▸ Text provided
Measurements made by various other sensors in the wireline configurable toolstring 13 may also or alternatively provide indication of whether certain operating conditions exist or have been met. The following description is stated in terms of providing an indication to the automated and/or human system operator such that the system operator may take certain action in response. However, the measurements may also or alternatively be utilized to automatically trigger one or more actions, such as described above with respect to reconfiguring the wireline configurable instrument 10A, for example. One or more measurements of one or more operating conditions made by one or more sensors in the wireline configurable toolstring 13 may also be utilized to effect one or more automatic changes in one or more operations of the toolstring 13, as well as one or more operations of the drilling rig 24. Thus, any reference herein to the automated or human system operator acting in response to a measurement may also be applicable or readily adaptable to automatic performance of substantially the same action.

The energy source 112 and one or more detectors 114 may be any types suitable for determining one or more properties of the fluid obtained from the formation 11, such as to enable discrimination between mud filtrate and native formation fluid. Thus, the test chamber 110 or a window thereof may comprise a material is transparent to the specific radiation utilized to analyze the fluid therein. Accordingly, in the context of the present disclosure, the term “radiation” is intended to include energy which may travel through the wall or window of the test chamber 110 and be somehow modified as it traverses the fluid therein, thereby giving rise to a detectable effect in the measurements made by the one or more detectors 114 based on the origin of the fluid. Thus, in addition to the above-described example of an optical light source and one or more multi-channel sensors operating in the infrared, ultraviolet and/or visible wavelengths to measure optical density, other examples may include one or more electrical resistivity current sources and measurement electrodes, one or more induction transmitters and receiver coils, one or more nuclear magnetic resonance (NMR) transmitters and receiver antennas (such as to measure NMR relaxation properties), one or more gamma ray sources and detectors (such as to measure density), one or more neutron sources and detectors (such as to measure hydrogen index and/or neutron capture cross section), one or more high frequency electromagnetic radiation sources and detectors (such as to measure dielectric constant), and/or one or more acoustic sources and detectors (such as to measure apparent sound velocity). However, other source/detector combinations are also within the scope of the present disclosure.

▸ Problem requirements
Answer these questions from the wireline toolstring text above.
(a) Besides operations of the toolstring 13, operations of what else may the sensor measurements automatically change?
(b) The test chamber 110 or its window may be made of a material transparent to what?
(c) Which property do the gamma ray sources and detectors measure?

▸ Information given
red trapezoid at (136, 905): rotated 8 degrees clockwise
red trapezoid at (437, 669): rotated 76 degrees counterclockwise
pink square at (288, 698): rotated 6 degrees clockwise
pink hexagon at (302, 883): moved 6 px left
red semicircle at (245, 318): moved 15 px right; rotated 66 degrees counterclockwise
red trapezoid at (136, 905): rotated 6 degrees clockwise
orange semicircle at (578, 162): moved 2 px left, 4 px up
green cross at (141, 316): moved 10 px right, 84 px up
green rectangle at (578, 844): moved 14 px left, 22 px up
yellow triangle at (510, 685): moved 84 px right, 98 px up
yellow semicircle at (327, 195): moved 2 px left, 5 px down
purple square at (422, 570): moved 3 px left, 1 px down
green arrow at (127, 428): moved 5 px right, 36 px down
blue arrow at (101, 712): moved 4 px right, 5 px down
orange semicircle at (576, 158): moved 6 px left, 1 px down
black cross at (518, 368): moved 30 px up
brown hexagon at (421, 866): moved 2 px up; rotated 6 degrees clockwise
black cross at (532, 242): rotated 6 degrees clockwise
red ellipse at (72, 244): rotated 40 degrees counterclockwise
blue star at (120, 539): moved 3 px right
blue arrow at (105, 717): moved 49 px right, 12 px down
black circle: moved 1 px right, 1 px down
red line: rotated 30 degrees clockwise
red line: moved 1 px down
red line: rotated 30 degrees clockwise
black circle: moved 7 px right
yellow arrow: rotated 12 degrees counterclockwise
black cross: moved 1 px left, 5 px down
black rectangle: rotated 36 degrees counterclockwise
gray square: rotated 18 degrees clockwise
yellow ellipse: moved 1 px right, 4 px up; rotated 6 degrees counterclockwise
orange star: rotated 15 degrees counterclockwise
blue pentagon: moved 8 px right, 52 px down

▸ Answer to this problem
(a) The drilling rig 24.
(b) The specific radiation used to analyze the fluid in the chamber.
(c) Density.